═════ Provided records ═════

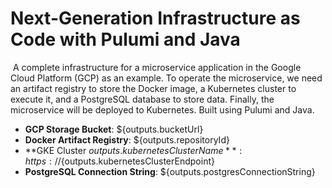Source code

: # Next-Generation Infrastructure as Code with Pulumi and Java
​
A complete infrastructure for a microservice application in the Google Cloud Platform (GCP) as an example. To operate the microservice, we need an artifact registry to store the Docker image, a Kubernetes cluster to execute it, and a PostgreSQL database to store data. Finally, the microservice will be deployed to Kubernetes. Built using Pulumi and Java.

- **GCP Storage Bucket**: ${outputs.bucketUrl}
- **Docker Artifact Registry**: ${outputs.repositoryId}
- **GKE Cluster ${outputs.kubernetesClusterName}**: https://${outputs.kubernetesClusterEndpoint}
- **PostgreSQL Connection String**: ${outputs.postgresConnectionString}
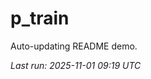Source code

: # p_train

Auto-updating README demo.

<!--START_SECTION:status-->
_Last run: 2025-11-01 09:19 UTC_
<!--END_SECTION:status-->












































































































































































































































































































































































































































































































































































































































































































































































































































































































































































































































































































































































































































































































































































































































































































































































































































































































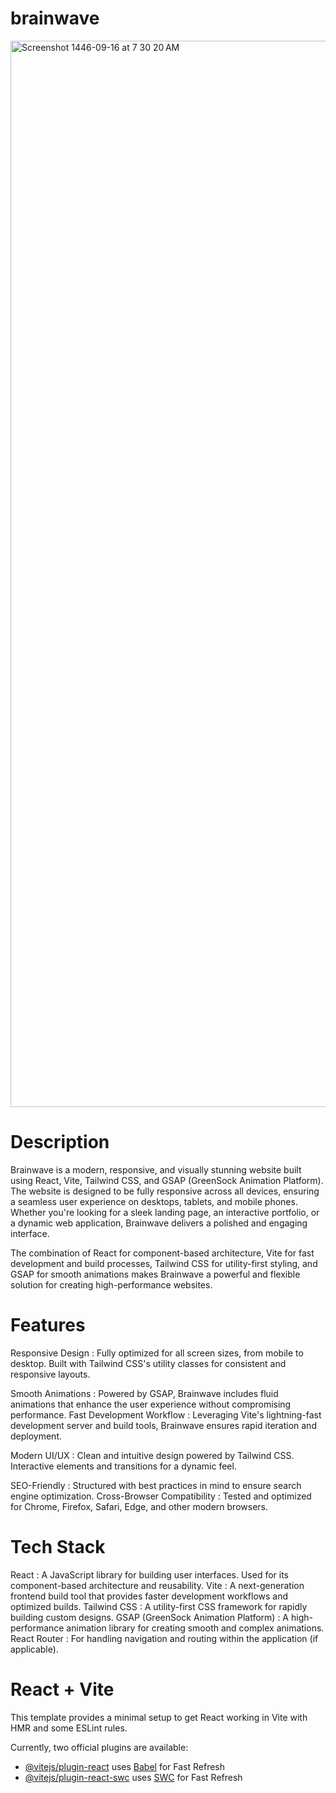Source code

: # brainwave
<img width="1706" alt="Screenshot 1446-09-16 at 7 30 20 AM" src="https://github.com/user-attachments/assets/1d7e8d04-fa0a-4117-b6e2-e814eb601a4e" />


# Description
Brainwave is a modern, responsive, and visually stunning website built using React, Vite, Tailwind CSS, and GSAP (GreenSock Animation Platform). The website is designed to be fully responsive across all devices, ensuring a seamless user experience on desktops, tablets, and mobile phones. Whether you're looking for a sleek landing page, an interactive portfolio, or a dynamic web application, Brainwave delivers a polished and engaging interface.

The combination of React for component-based architecture, Vite for fast development and build processes, Tailwind CSS for utility-first styling, and GSAP for smooth animations makes Brainwave a powerful and flexible solution for creating high-performance websites.

# Features

Responsive Design :
Fully optimized for all screen sizes, from mobile to desktop.
Built with Tailwind CSS's utility classes for consistent and responsive layouts.

Smooth Animations :
Powered by GSAP, Brainwave includes fluid animations that enhance the user experience without compromising performance.
Fast Development Workflow :
Leveraging Vite's lightning-fast development server and build tools, Brainwave ensures rapid iteration and deployment.

Modern UI/UX :
Clean and intuitive design powered by Tailwind CSS.
Interactive elements and transitions for a dynamic feel.

SEO-Friendly :
Structured with best practices in mind to ensure search engine optimization.
Cross-Browser Compatibility :
Tested and optimized for Chrome, Firefox, Safari, Edge, and other modern browsers.

# Tech Stack
React : A JavaScript library for building user interfaces. Used for its component-based architecture and reusability.
Vite : A next-generation frontend build tool that provides faster development workflows and optimized builds.
Tailwind CSS : A utility-first CSS framework for rapidly building custom designs.
GSAP (GreenSock Animation Platform) : A high-performance animation library for creating smooth and complex animations.
React Router : For handling navigation and routing within the application (if applicable).

# React + Vite

This template provides a minimal setup to get React working in Vite with HMR and some ESLint rules.

Currently, two official plugins are available:

- [@vitejs/plugin-react](https://github.com/vitejs/vite-plugin-react/blob/main/packages/plugin-react/README.md) uses [Babel](https://babeljs.io/) for Fast Refresh
- [@vitejs/plugin-react-swc](https://github.com/vitejs/vite-plugin-react-swc) uses [SWC](https://swc.rs/) for Fast Refresh
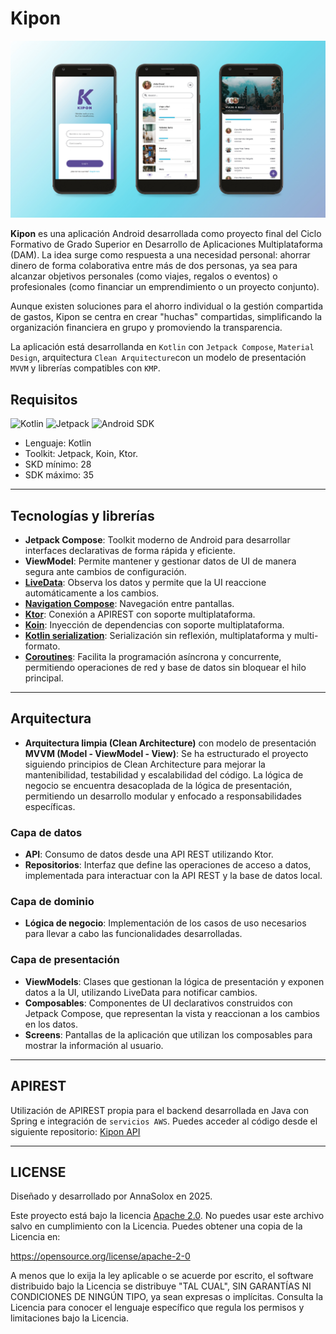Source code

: # Kipon 

![Kipon cover](./app/assets/images/Kipon_github_cover.jpg)

**Kipon** es una aplicación Android desarrollada como proyecto final del Ciclo Formativo de Grado Superior en Desarrollo de Aplicaciones Multiplataforma (DAM). La idea surge como respuesta a una necesidad personal: ahorrar dinero de forma colaborativa entre más de dos personas, ya sea para alcanzar objetivos personales (como viajes, regalos o eventos) o profesionales (como financiar un emprendimiento o un proyecto conjunto).

Aunque existen soluciones para el ahorro individual o la gestión compartida de gastos, Kipon se centra en crear "huchas" compartidas, simplificando la organización financiera en grupo y promoviendo la transparencia.

La aplicación está desarrollanda en `Kotlin` con `Jetpack Compose`, `Material Design`, arquitectura `Clean Arquitecture`con un modelo de presentación `MVVM` y librerías compatibles con `KMP`.

## Requisitos
![Kotlin](https://img.shields.io/badge/kotlin-blue) ![Jetpack](https://img.shields.io/badge/Jetpack-gray) ![Android SDK](https://img.shields.io/badge/API-28+-green)

- Lenguaje: Kotlin
- Toolkit: Jetpack, Koin, Ktor.
- SKD mínimo: 28
- SDK máximo: 35

---

## Tecnologías y librerías

- **Jetpack Compose**: Toolkit moderno de Android para desarrollar interfaces declarativas de forma rápida y eficiente.
- **ViewModel**: Permite mantener y gestionar datos de UI de manera segura ante cambios de configuración.
- **[LiveData](https://developer.android.com/topic/libraries/architecture/livedata?hl=es-419#create_livedata_objects)**: Observa los datos y permite que la UI reaccione automáticamente a los cambios.
- **[Navigation Compose](https://developer.android.com/develop/ui/compose/navigation?hl=es-419)**: Navegación entre pantallas.
- **[Ktor](https://ktor.io/docs/client-create-multiplatform-application.html)**: Conexión a APIREST con soporte multiplataforma.
- **[Koin](https://insert-koin.io/docs/reference/koin-mp/kmp/)**: Inyección de dependencias con soporte multiplataforma.
- **[Kotlin serialization](https://github.com/Kotlin/kotlinx.serialization)**: Serialización sin reflexión, multiplataforma y multi-formato.
- **[Coroutines](https://kotlinlang.org/docs/coroutines-overview.html)**: Facilita la programación asíncrona y concurrente, permitiendo operaciones de red y base de datos sin bloquear el hilo principal.

---

## Arquitectura

- **Arquitectura limpia (Clean Architecture)** con modelo de presentación **MVVM (Model - ViewModel - View)**:
  Se ha estructurado el proyecto siguiendo principios de Clean Architecture para mejorar la mantenibilidad, testabilidad y escalabilidad del código. La lógica de negocio se encuentra desacoplada de la lógica de presentación, permitiendo un desarrollo modular y enfocado a responsabilidades específicas.

### Capa de datos
- **API**: Consumo de datos desde una API REST utilizando Ktor.
- **Repositorios**: Interfaz que define las operaciones de acceso a datos, implementada para interactuar con la API REST y la base de datos local.

### Capa de dominio
- **Lógica de negocio**: Implementación de los casos de uso necesarios para llevar a cabo las funcionalidades desarrolladas.

### Capa de presentación
- **ViewModels**: Clases que gestionan la lógica de presentación y exponen datos a la UI, utilizando LiveData para notificar cambios.
- **Composables**: Componentes de UI declarativos construidos con Jetpack Compose, que representan la vista y reaccionan a los cambios en los datos.
- **Screens**: Pantallas de la aplicación que utilizan los composables para mostrar la información al usuario.

---

## APIREST
Utilización de APIREST propia para el backend desarrollada en Java con Spring e integración de `servicios AWS`.
Puedes acceder al código desde el siguiente repositorio: [Kipon API](https://github.com/AnnaSolox/kipon-api)

---

## LICENSE
Diseñado y desarrollado por AnnaSolox en 2025.

Este proyecto está bajo la licencia [Apache 2.0](./LICENSE).
No puedes usar este archivo salvo en cumplimiento con la Licencia.
Puedes obtener una copia de la Licencia en:

https://opensource.org/license/apache-2-0

A menos que lo exija la ley aplicable o se acuerde por escrito, el software distribuido bajo la Licencia se distribuye "TAL CUAL", SIN GARANTÍAS NI CONDICIONES DE NINGÚN TIPO, ya sean expresas o implícitas.
Consulta la Licencia para conocer el lenguaje específico que regula los permisos y limitaciones bajo la Licencia.

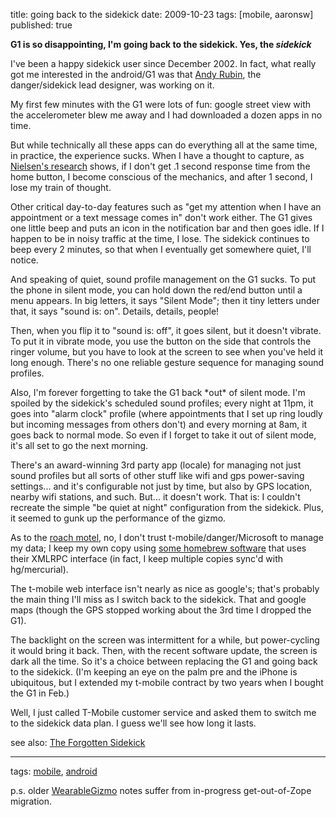 title: going back to the sidekick
date: 2009-10-23
tags: [mobile, aaronsw]
published: true

<b>G1 is so disappointing, I'm going back to the sidekick.
Yes, the <em>sidekick</em></b>

<p> <p> <p> I've been a happy sidekick user since December 2002. In
fact, what really got me interested in the android/G1 was
that <a href="http://en.wikipedia.org/wiki/Andy_Rubin">Andy
Rubin</a>, the danger/sidekick lead designer, was working on it.

<p> <p> <p> My first few minutes with the G1 were lots of fun: google
street view with the accelerometer blew me away and I had
downloaded a dozen apps in no time.

<p> <p> <p> But while technically all these apps can do everything all
at the same time, in practice, the experience sucks. When I
have a thought to capture, as <a href="http://www.useit.com/papers/responsetime.html">Nielsen's
research</a> shows, if I don't get .1 second response
time from the home button, I become conscious of the
mechanics, and after 1 second, I lose my train of thought.

<p> <p> <p> Other critical day-to-day features such as "get my attention
when I have an appointment or a text message comes in" don't
work either. The G1 gives one little beep and puts an icon
in the notification bar and then goes idle. If I happen to
be in noisy traffic at the time, I lose. The sidekick
continues to beep every 2 minutes, so that when I eventually
get somewhere quiet, I'll notice.

<p> <p> <p> And speaking of quiet, sound profile management on the G1
sucks. To put the phone in silent mode, you can hold down
the red/end button until a menu appears. In big letters, it
says "Silent Mode"; then it tiny letters under that, it says
"sound is: on". Details, details, people!

<p> <p> <p> Then, when you flip it to "sound is: off", it goes silent,
but it doesn't vibrate. To put it in vibrate mode, you use
the button on the side that controls the ringer volume, but
you have to look at the screen to see when you've held it
long enough. There's no one reliable gesture sequence for
managing sound profiles.

<p> <p> <p> Also, I'm forever forgetting to take the G1 back *out* of
silent mode. I'm spoiled by the sidekick's scheduled sound
profiles; every night at 11pm, it goes into "alarm clock"
profile (where appointments that I set up ring loudly but
incoming messages from others don't) and every morning at
8am, it goes back to normal mode. So even if I forget to
take it out of silent mode, it's all set to go the next morning.

<p> <p> <p> There's an award-winning 3rd party app (locale) for managing
not just sound profiles but all sorts of other stuff like
wifi and gps power-saving settings... and it's configurable
not just by time, but also by GPS location, nearby wifi
stations, and such. But... it doesn't work. That is: I
couldn't recreate the simple "be quiet at night"
configuration from the sidekick. Plus, it seemed to gunk up
the performance of the gizmo.

<p> <p> <p> As to the <a href="http://epeus.blogspot.com/2009/10/t-
mobile-contacts-roach-motel-loses.html">roach
motel</a>,
no, I don't trust t-mobile/danger/Microsoft to manage my
data; I keep my own copy using <a href="http://bitbucket.org/DanC/palmagent/">some homebrew
software</a> that uses their XMLRPC interface (in fact, I
keep multiple copies sync'd with hg/mercurial).

<p> <p> <p> The t-mobile web interface isn't nearly as nice as google's;
that's probably the main thing I'll miss as I switch back to
the sidekick. That and google maps (though the GPS stopped
working about the 3rd time I dropped the G1).

<p> <p> <p> The backlight on the screen was intermittent for a while,
but power-cycling it would bring it back. Then, with the
recent software update, the screen is dark all the time. So
it's a choice between replacing the G1 and going back to the
sidekick. (I'm keeping an eye on the palm pre and the iPhone
is ubiquitous, but I extended my t-mobile contract by two
years when I bought the G1 in Feb.)

<p> <p> <p> Well, I just called T-Mobile customer service and asked
them to
switch me to the sidekick data plan. I guess we'll see how
long it lasts.

<p> <p> <p> see also: <a href="http://www.aaronsw.com/weblog/forgottensidekick">The
Forgotten Sidekick</a>

<p> <p> <p> <hr>

<p> <p> <p> tags: <a href="http://delicious.com/connolly/mobile">mobile</a>, <a href="http://identi.ca/tag/android">android</a>

<p> <p> <p> p.s. older <a href="http://dm93.org/z2001/WearableGizmo">WearableGizmo</a>
notes suffer from in-progress get-out-of-Zope migration.
</hr>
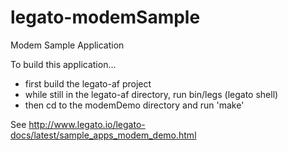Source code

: legato-modemSample
==================

Modem Sample Application

To build this application... 

- first build the legato-af project
- while still in the legato-af directory, run bin/legs (legato shell)
- then cd to the modemDemo directory and run 'make'

See <http://www.legato.io/legato-docs/latest/sample_apps_modem_demo.html>
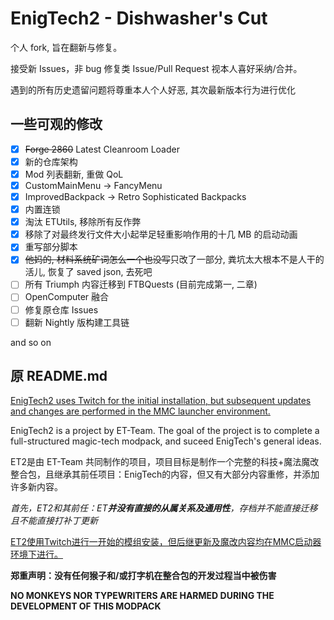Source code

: # EnigTech2 - Dishwasher's Cut

个人 fork, 旨在翻新与修复。

接受新 Issues，非 bug 修复类 Issue/Pull Request 视本人喜好采纳/合并。

遇到的所有历史遗留问题将尊重本人个人好恶, 其次最新版本行为进行优化

## 一些可观的修改

- [x] ~~Forge 2860~~ Latest Cleanroom Loader
- [x] 新的仓库架构
- [x] Mod 列表翻新, 重做 QoL
- [x] CustomMainMenu → FancyMenu
- [x] ImprovedBackpack → Retro Sophisticated Backpacks
- [x] 内置连锁
- [x] 淘汰 ETUtils, 移除所有反作弊
- [x] 移除了对最终发行文件大小起举足轻重影响作用的十几 MB 的启动动画
- [x] 重写部分脚本
- [x] ~~他妈的, 材料系统矿词怎么一个也没写~~只改了一部分, 粪坑太大根本不是人干的活儿, 恢复了 saved json, 去死吧
- [ ] 所有 Triumph 内容迁移到 FTBQuests (目前完成第一, 二章)
- [ ] OpenComputer 融合
- [ ] 修复原仓库 Issues
- [ ] 翻新 Nightly 版构建工具链

and so on

## 原 README.md

<u>EnigTech2 uses Twitch for the initial installation, but subsequent updates and changes are performed in the MMC launcher environment.</u>

EnigTech2 is a project by ET-Team. The goal of the project is to complete a full-structured magic-tech modpack, and suceed EnigTech's general ideas.



ET2是由 ET-Team 共同制作的项目，项目目标是制作一个完整的科技+魔法魔改整合包，且继承其前任项目：EnigTech的内容，但又有大部分内容重修，并添加许多新内容。

*首先，ET2和其前任：ET**并没有直接的从属关系及通用性**，存档并不能直接迁移且不能直接打补丁更新*

<u>ET2使用Twitch进行一开始的模组安装，但后继更新及魔改内容均在MMC启动器环境下进行。</u>


**郑重声明：没有任何猴子和/或打字机在整合包的开发过程当中被伤害**

**NO MONKEYS NOR TYPEWRITERS ARE HARMED DURING THE DEVELOPMENT OF THIS MODPACK**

═════

#### Exercise requirements:
From the records above, show each line that contains the word "Docker".

#### Exercise response:
A complete infrastructure for a microservice application in the Google Cloud Platform (GCP) as an example. To operate the microservice, we need an artifact registry to store the Docker image, a Kubernetes cluster to execute it, and a PostgreSQL database to store data. Finally, the microservice will be deployed to Kubernetes. Built using Pulumi and Java.
- **Docker Artifact Registry**: ${outputs.repositoryId}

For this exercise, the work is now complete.